[comp.unix.wizards] cmp

rbj@cmr.icst.nbs.gov (Root Boy Jim) (06/17/88)

? > While we're on the subject of efficiency, cmp is coded wrong. It should
? > first stat the two files to be compared. If the character count is different,
? > so are the files. And files tend to be different more often than the same.
? 
? This is *only* useful if the "-s" flag is being used, and it's not
? reading from stdin.  How often does that happen?  Isn't common usage
? "cmp foo bar", not "cmp -s foo bar"?
? 
? --keith

Well you have a good point, and force me to restate my case. Mostly
what I want to know is whether they are the same or different, not where,
and I want it to speak if different and be silent if they are identical.
Thus, I want the equivalent of a command like so:

	alias compare 'cmp -s \!^ \!$ || echo \!^ and \!$ differ'

Of course I am free to implement such a command if I wish. And often
times it would be much faster than vanilla cmp.  Once again we have
proved that the conclusions we reach depend on the premises we take
for granted.

This whole subject started from context diffs, so since I have your
ear bent I will bend it a bit more. Actually, this has to do with
recursive diffs.

1) Symlinks.
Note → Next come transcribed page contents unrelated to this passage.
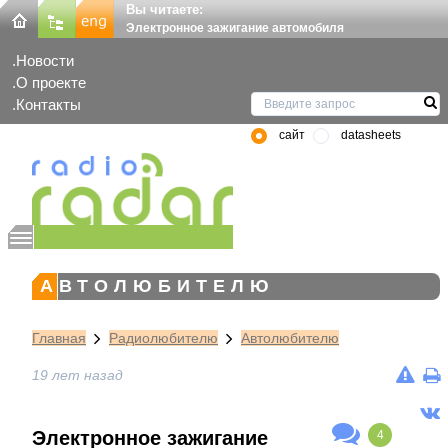
Вы читаете:
Электронное зажигание автомобиля
Новости
О проекте
Контакты
сайт
datasheets
АВТОЛЮБИТЕЛЮ
Главная
Радиолюбителю
Автолюбителю
19 лет назад
Электронное зажигание
4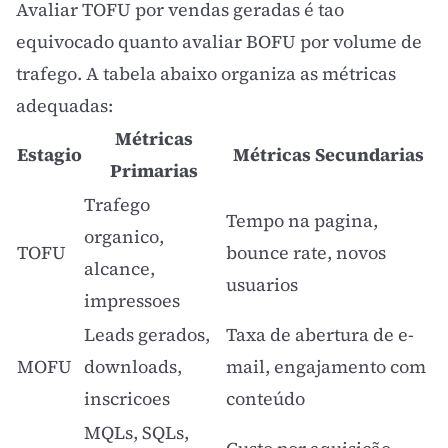
Avaliar TOFU por vendas geradas é tao
equivocado quanto avaliar BOFU por volume de
trafego. A tabela abaixo organiza as métricas
adequadas:
Métricas
Estagio
Métricas Secundarias
Primarias
Trafego
Tempo na pagina,
organico,
TOFU
bounce rate, novos
alcance,
usuarios
impressoes
Leads
gerados,
Taxa de abertura de e-
MOFU
downloads,
mail, engajamento com
inscricoes
conteúdo
MQLs, SQLs,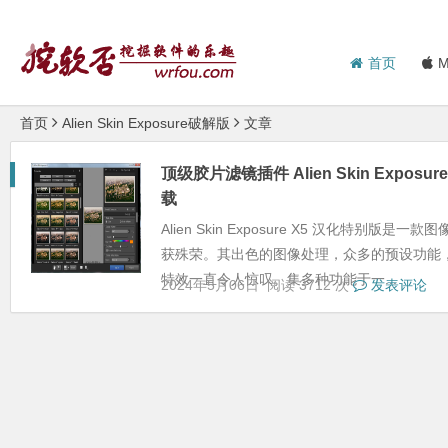
首页
M
首页
Alien Skin Exposure破解版
文章
顶级胶片滤镜插件 Alien Skin Exposure
载
Alien Skin Exposure X5 汉化特别
获殊荣。其出色的图像处理，众多的预设功能
特效一直令人惊叹。集多种功能于一...
2024年5月06日
阅读 3712 次
发表评论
Suppose I have two trees, say /usr/include and /usr/outclude,
   but each has a symlink sys pointing to the same place. Do I really
   want to follow them just to say the subtrees are identical? We can't
   use -h (how did -h get to stand for symlink anyway?), but maybe we
   can define YAO to {not,} follow symlinks.

2) Suppose they point different places? Follow or not, depending on option.
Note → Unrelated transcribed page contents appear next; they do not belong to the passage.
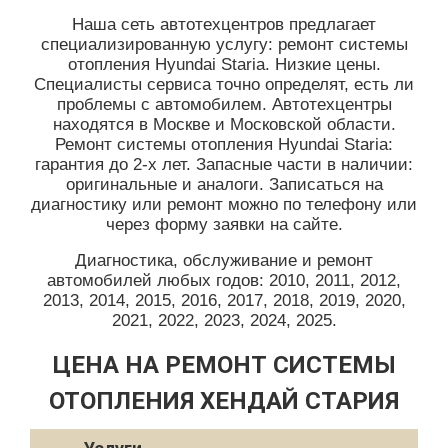
Наша сеть автотехцентров предлагает
специализированную услугу: ремонт системы
отопления Hyundai Staria. Низкие цены.
Специалисты сервиса точно определят, есть ли
проблемы с автомобилем. Автотехцентры
находятся в Москве и Московской области.
Ремонт системы отопления Hyundai Staria:
гарантия до 2-х лет. Запасные части в наличии:
оригинальные и аналоги. Записаться на
диагностику или ремонт можно по телефону или
через форму заявки на сайте.
Диагностика, обслуживание и ремонт
автомобилей любых годов: 2010, 2011, 2012,
2013, 2014, 2015, 2016, 2017, 2018, 2019, 2020,
2021, 2022, 2023, 2024, 2025.
ЦЕНА НА РЕМОНТ СИСТЕМЫ
ОТОПЛЕНИЯ ХЕНДАЙ СТАРИЯ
3) This sets us up for removing identical files in the first tree. I wrote
   a (n UGLY) script which does this; it is nontrivial and slow. Of course
   it would be aided and abetted by an "if -l file echo file is symlink"
   switch in csh. Maybe "if -h file..." :-)

4) Diff -r prints "Binary files X and Y differ", but always does a diff
   on source files. Often I would prefer "Source files X and Y differ".
   YAO, -q sez "just tell me they're different". More elegantly/foolishly,
   -p prog sez which prog to run instead of diff. I prefer -q.

5) Kudos for carefully distinguishing output messages by types:
   "Only in ...", "Files ... are identical", "Binary ... differ", etc.
   This allows me to "diff -r | grep ^X" where X is one of B, F, O.
   The addition of "Source files ... differ" would also be unique.
   A tiny nit: Perhaps the "Only" messages should say "Old file: $1/name"
   and "New file: $2/name". I'm not entirely satisfiled with those
   messages, but you get the idea.

6) Another symlink glitch: ls -F prints symlinks to directorys with a
   trailing '/', so there is no easy way to distinguish them from real
   directorys. How about a trailing '\' instead? More abstruse is
   printing a symlink that points to nowhere with a trailing '?', but
   I don't really care about that and it is extra work to do. The former
   idea I have come cherish since I hacked it in tho.

7) I don't ask for much, do I :-?

	(Root Boy) Jim Cottrell	<rbj@icst-cmr.arpa>
	National Bureau of Standards
	Flamer's Hotline: (301) 975-5688
	The opinions expressed are solely my own
	and do not reflect NBS policy or agreement
	Careful with that VAX Eugene!
	I'm having a BIG BANG THEORY!!

andrew@alice.UUCP (06/17/88)

on most implementations, cmp has two getchars (or getc's) in the inner loop.
we got a factor of five improvement by reading in blocks and using
memcmp.

jaw@eos.UUCP (James A. Woods) (06/22/88)

From article <7993@alice.UUCP>, by andrew@alice.UUCP:
> 
> 
> on most implementations, cmp has two getchars (or getc's) in the inner loop.
> we got a factor of five improvement by reading in blocks and using
> memcmp.

the 'cmp' on the cray two here is one of the rare unix commands which
is vectorized, though some poor soul had to code the loop as a fortran
subroutine (no vector C here).  it doesn't count lines (though nobody
cares, i don't believe this is inherently nonvectorizable).
you might think a regular byte-oriented 'cmp' would be i/o bound on
such a beast -- not true by a longshot; incidently this was one motivation
for my development of boyer/moore/gosper 'egrep' two years back.